__Request__:
What you give back must match the records below exactly, apart from the pictures, which are omitted.

══ Data supplied ══

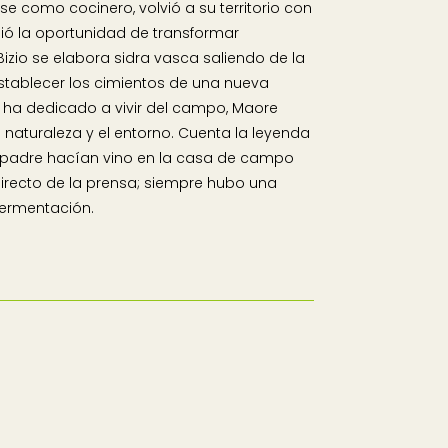
e como cocinero, volvió a su territorio con
ó la oportunidad de transformar
Bizio se elabora sidra vasca saliendo de la
 establecer los cimientos de una nueva
 ha dedicado a vivir del campo, Maore
naturaleza y el entorno. Cuenta la leyenda
padre hacían vino en la casa de campo
irecto de la prensa; siempre hubo una
 fermentación.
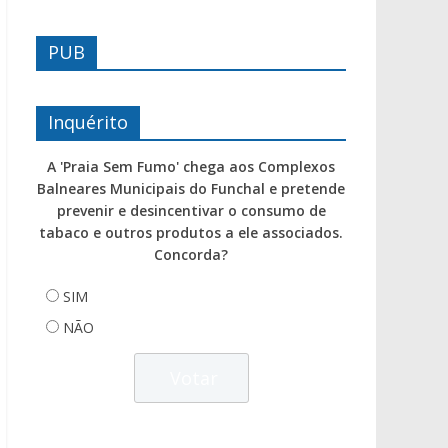
PUB
Inquérito
A 'Praia Sem Fumo' chega aos Complexos
Balneares Municipais do Funchal e pretende
prevenir e desincentivar o consumo de
tabaco e outros produtos a ele associados.
Concorda?
SIM
NÃO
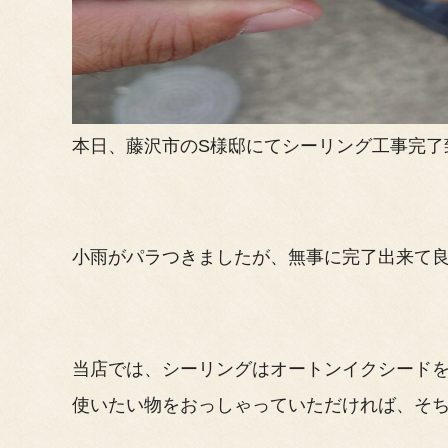
本日、藤沢市のS様邸にてシーリング工事完了
小雨がパラつきましたが、無事に完了出来て
当店では、シーリングはオートンイクシード
使いたい物をおっしゃっていただければ、そちら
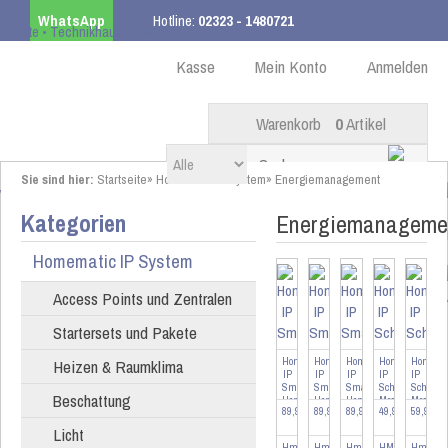
WhatsApp
Hotline:
02323 - 1480721
Kostenloser Versand
ab 99,00 € innerhalb DE
Kasse
Mein Konto
Anmelden
Warenkorb
0
Artikel
Sie sind hier:
Startseite
»
Homematic IP System
»
Energiemanagement
Kategorien
Energiemanageme
Homematic IP System
Access Points und Zentralen
Startersets und Pakete
Homematic
Homematic
Homematic
Homematic
Homema
Heizen & Raumklima
IP
IP
IP
IP
IP
Smart
Smart
Smart
Schalt-
Schalt-
Beschattung
Home
Home
Home
Mess-
Mess-
89,95 EUR
89,95 EUR
89,95 EUR
49,95 EUR
59,95 E
Schnittstelle
Schnittstelle
Schnittstelle
Steckdose
Steckdos
für
für
für
-
anthra...
Licht
...
...
...
HMIP-...
HmIP-ESI-IEC
HmIP-ESI-GAS
HmIP-ESI-LED
HMIP-PSM-2
HmIP-P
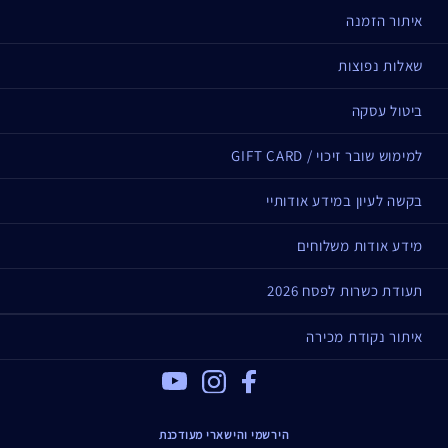
איתור הזמנה
שאלות נפוצות
ביטול עסקה
למימוש שובר זיכוי / GIFT CARD
בקשה לעיון במידע אודותיי
מידע אודות משלוחים
תעודת כשרות לפסח 2026
איתור נקודת מכירה
Youtube
Instagram
Facebook
הירשמי והישארי מעודכנת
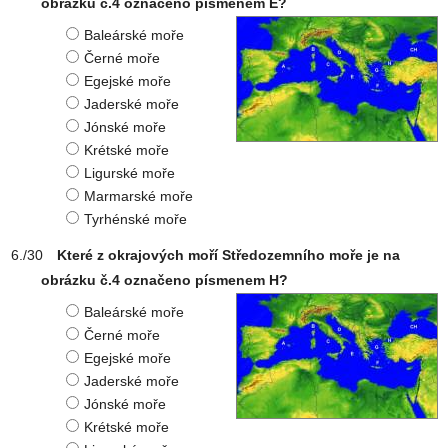
obrázku č.4 označeno písmenem E?
Baleárské moře
Černé moře
Egejské moře
Jaderské moře
Jónské moře
Krétské moře
Ligurské moře
Marmarské moře
Tyrhénské moře
Které z okrajových moří Středozemního moře je na
obrázku č.4 označeno písmenem H?
Baleárské moře
Černé moře
Egejské moře
Jaderské moře
Jónské moře
Krétské moře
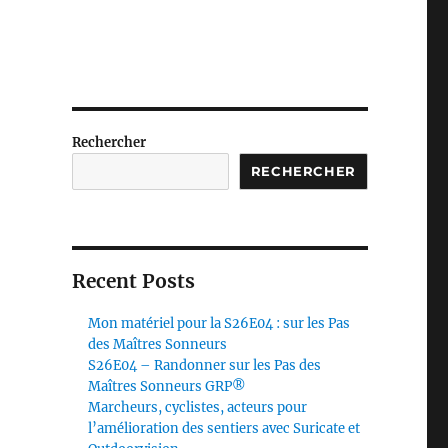
Rechercher
RECHERCHER
Recent Posts
Mon matériel pour la S26E04 : sur les Pas
des Maîtres Sonneurs
S26E04 – Randonner sur les Pas des
Maîtres Sonneurs GRP®
Marcheurs, cyclistes, acteurs pour
l’amélioration des sentiers avec Suricate et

═══

__Written response__:
e como cocinero, volvió a su territorio con
ó la oportunidad de transformar
Bizio se elabora sidra vasca saliendo de la
 establecer los cimientos de una nueva
 ha dedicado a vivir del campo, Maore
naturaleza y el entorno. Cuenta la leyenda
padre hacían vino en la casa de campo
irecto de la prensa; siempre hubo una
 fermentación.
PUB
Inquérito
A 'Praia Sem Fumo' chega aos Complexos
Balneares Municipais do Funchal e pretende
prevenir e desincentivar o consumo de
tabaco e outros produtos a ele associados.
Concorda?
SIM
NÃO
本日、藤沢市のS様邸にてシーリング工事完了
小雨がパラつきましたが、無事に完了出来て
当店では、シーリングはオートンイクシード
使いたい物をおっしゃっていただければ、そちら
WhatsApp
Hotline:
02323 - 1480721
Kostenloser Versand
ab 99,00 € innerhalb DE
Kasse
Mein Konto
Anmelden
Warenkorb
0
Artikel
Sie sind hier:
Startseite
»
Homematic IP System
»
Energiemanagement
Kategorien
Energiemanageme
Homematic IP System
Access Points und Zentralen
Startersets und Pakete
Homematic
Homematic
Homematic
Homematic
Homema
Heizen & Raumklima
IP
IP
IP
IP
IP
Smart
Smart
Smart
Schalt-
Schalt-
Beschattung
Home
Home
Home
Mess-
Mess-
89,95 EUR
89,95 EUR
89,95 EUR
49,95 EUR
59,95 E
Schnittstelle
Schnittstelle
Schnittstelle
Steckdose
Steckdos
für
für
für
-
anthra...
Licht
...
...
...
HMIP-...
HmIP-ESI-IEC
HmIP-ESI-GAS
HmIP-ESI-LED
HMIP-PSM-2
HmIP-P
איתור הזמנה
שאלות נפוצות
ביטול עסקה
למימוש שובר זיכוי / GIFT CARD
בקשה לעיון במידע אודותיי
מידע אודות משלוחים
תעודת כשרות לפסח 2026
איתור נקודת מכירה
Youtube
Instagram
Facebook
הירשמי והישארי מעודכנת
obrázku č.4 označeno písmenem E?
Baleárské moře
Černé moře
Egejské moře
Jaderské moře
Jónské moře
Krétské moře
Ligurské moře
Marmarské moře
Tyrhénské moře
Které z okrajových moří Středozemního moře je na
obrázku č.4 označeno písmenem H?
Baleárské moře
Černé moře
Egejské moře
Jaderské moře
Jónské moře
Krétské moře
Rechercher
RECHERCHER
Recent Posts
Mon matériel pour la S26E04 : sur les Pas
des Maîtres Sonneurs
S26E04 – Randonner sur les Pas des
Maîtres Sonneurs GRP®
Marcheurs, cyclistes, acteurs pour
l’amélioration des sentiers avec Suricate et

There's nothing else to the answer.